Objects and Implicit This

Something my language does differently from most object-oriented languages is that there’s no implicit this value for member functions.  This may seem strange at first, but it solves a few problems.

A common problem with an implicit this value is that the function must be called explicitly as a member function to receive the this value.  For example, in JavaScript, calling object.function() passes object into function as this.  One case where this goes wrong is if you want to use that function as a delegate: control.onClick = object.function.  Now, when control.onClick() is called, it will pass control to function as this instead of object.  This is sometimes useful, but it’s unintuitive behavior for a function originally declared as part of object.  JavaScript provides a way to override the this pointer passed to the function, but the fact that this may not be the object the function was declared in is a caveat most JavaScript programmers will have to deal with.

The next level of this problem is that when you have nested object declarations, this only allows you to access the innermost object’s members.  That sounds a little contrived, but it’s a real problem.  For example, if you have an object for your module’s public members, and within it you have another object literal, that nested object’s member definitions cannot access the module’s public members.

This is actually a little better in JavaScript than in languages like C++, since each object has its own map from member names to values.  Since a function value in JavaScript includes an implicit lexical closure, the member function for an object can have implicit information about its lexical environment.  That normally doesn’t include this, but it allows CoffeeScript to generate JavaScript that binds a function value to a specific value of this, so it will be the same regardless of how the function is called.  However, that solution still requires programmers to understand how JavaScript defines this, so they can decide which functions need the special this-binding function syntax, and it doesn’t solve the problems with nesting objects.  For more info, see CoffeeScript’s function binding.
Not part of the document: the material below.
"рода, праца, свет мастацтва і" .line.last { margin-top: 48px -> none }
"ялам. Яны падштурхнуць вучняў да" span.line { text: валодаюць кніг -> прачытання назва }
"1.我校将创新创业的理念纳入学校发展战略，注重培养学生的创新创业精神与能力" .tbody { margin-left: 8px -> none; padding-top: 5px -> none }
The way I solved this in my language is to replace the caller-provided this with capturing the object’s members as part of a lexical closure.  Object members may be accessed within the scope of the object definition, and it will resolve to the inner-most object that defines the name.  Internally, there isn’t a single this, and member names need to be resolved against a stack of objects that were in the lexical scope.
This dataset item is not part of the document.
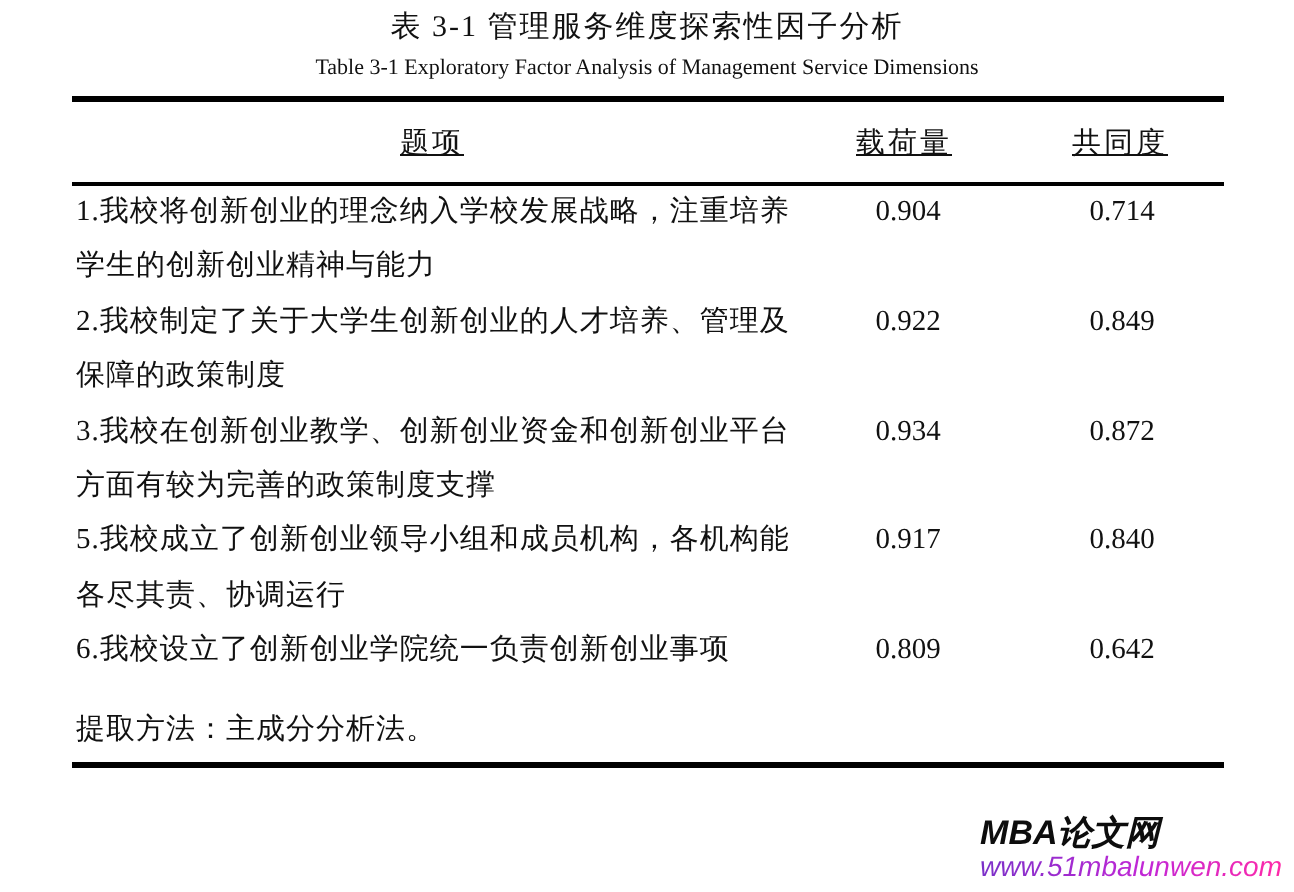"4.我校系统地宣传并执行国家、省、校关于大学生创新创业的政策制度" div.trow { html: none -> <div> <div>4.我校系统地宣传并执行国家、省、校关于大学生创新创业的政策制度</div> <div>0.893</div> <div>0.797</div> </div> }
To make things a little bit clearer for everybody (humans and machines), member names must start with a . symbol, both when declared and when accessed.  Objects may also include definitions that don’t have a . prefix, but they are the equivalent of private members: they cannot be accessed outside the object definition.  When an object is used as a prototype, its public and private members are copied into the derived object, and are bound to the new object where they previously accessed the prototype’s public members.

 

Member name resolution in my language

Member name resolution in my language

There are still some remaining problems:

  • There aren’t aliases for the objects that are being used to resolve member names.  This is rarely needed, but it is occasionally useful.  The simplest solution would be to define this(or .) to be the innermost object context, but that doesn’t allow e.g. memberFunction to access the module object it is being used from; it can’t simply refer to myModule, as myModule may be used as a prototype for another object, and if that is how memberFunction was accessed, then that prototyped object is what you want.
  • I’m torn on using a symbolic <- for object prototyping.  Its meaning is similar to class inheritance, where the left operand is a prototype object for the right operand.  An operator is more flexible than making the prototype part of the object literal syntax, and <- makes the non-commutative nature of the operator clear, but the meaning isn’t as obvious to people who don’t know the language as using a keyword like extends would be.  But what’s an appropriate keyword that keeps the prototype as the left operand?
  • The way I implement this when running in the JavaScript VM, objects include an implicit function that is called when it is used as a prototype.  The function recreates the prototype’s member definitions with the new object bound in place of the prototype object.  This function implicitly includes a closure for the lexical scope the object was created in, and if the prototype object is itself created from a prototype, a call to that prototype’s prototyping function.  The problem is that a VM may keep the whole lexical scope around, instead of just the variables accessed by the functions; the JavaScript VM I am using (V8) is implemented that way.  As a result, any definitions accessible from an object’s scope are kept around as long as the object is, since they may be accessed when the object is used as a prototype.  The compiler has the information it needs to avoid this when it is unnecessary, but I don’t like to rely on that kind of optimization for intuitive performance/memory characteristics.